# Problem to work on
Summarize the transcript below in two sentences.

# Text provided
⟨
Serena Kessler 21:42
Oh, you do. So this is, I mean, it's the hot topic in my my ninth grade classes. I have two 9 grade classes, and I've got 35 students in each of the classes, and of those, 35 in one class, 25 are boys, and in the other class, I think it's maybe like 22 or 23 are boys, and they're almost all African American boys. And you know that the issue of racial profiling and police brutality is just so forefront in their minds. And so All American Boys is just super relevant, and they can connect to it. And it's, this is a book that's engaging kids who had previously been mostly non readers. So that's, that's sort of the now.
Serena Kessler 22:41
We have the the Sci Fi fantasy is pretty big. I am Number Four, the Divergent series, Ender's Game, Rangers, Apprentice. Those are some, some hot titles right now, kids are still reading 13 Reasons Why that that again and again. And then the Jan D Nelson books, yeah, and that, and those I discovered through you. So that was last year. I heard you speak, and I think you talked about the Skies Everywhere. Oh, probably I usually do.
Serena Kessler 23:22
And then I would say, finally, the Ellen Hopkins books are, you know, mostly with the girls. So I have a lot of my students have really tough and stressful lives, and have had some pretty rotten things happen to them that you wouldn't wish upon anyone, and they really find some solace in the Ellen Hopkins books, and feel sort of less alone in their in their pain as they connect with these characters.
⟩
# Recorded data
⟨
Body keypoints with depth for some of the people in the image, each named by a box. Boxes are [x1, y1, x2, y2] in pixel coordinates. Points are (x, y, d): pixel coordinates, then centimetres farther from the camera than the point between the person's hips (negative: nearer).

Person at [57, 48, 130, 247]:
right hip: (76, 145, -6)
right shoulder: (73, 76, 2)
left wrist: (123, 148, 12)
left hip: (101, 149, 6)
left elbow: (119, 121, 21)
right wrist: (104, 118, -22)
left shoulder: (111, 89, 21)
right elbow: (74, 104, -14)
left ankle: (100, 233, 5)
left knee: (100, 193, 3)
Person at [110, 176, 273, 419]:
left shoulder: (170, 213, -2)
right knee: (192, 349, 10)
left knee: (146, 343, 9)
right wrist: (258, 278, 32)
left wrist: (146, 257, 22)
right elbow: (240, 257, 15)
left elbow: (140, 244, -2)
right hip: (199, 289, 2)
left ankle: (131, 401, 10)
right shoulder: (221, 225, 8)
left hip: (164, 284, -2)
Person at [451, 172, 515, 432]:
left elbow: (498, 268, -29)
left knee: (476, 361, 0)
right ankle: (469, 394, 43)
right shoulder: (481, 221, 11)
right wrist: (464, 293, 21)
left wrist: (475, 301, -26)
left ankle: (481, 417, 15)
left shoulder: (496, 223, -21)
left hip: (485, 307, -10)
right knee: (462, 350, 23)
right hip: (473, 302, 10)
⟩
# Task solution
Serena Kessler says All American Boys is highly relevant to her two ninth-grade classes, which are made up mostly of African American boys for whom racial profiling and police brutality are at the forefront of their minds, and that the book engages students who had previously been mostly non-readers. Science fiction and fantasy titles and 13 Reasons Why are also popular, and the Ellen Hopkins books, read mostly by girls, give students with tough and stressful lives some solace and help them feel less alone in their pain.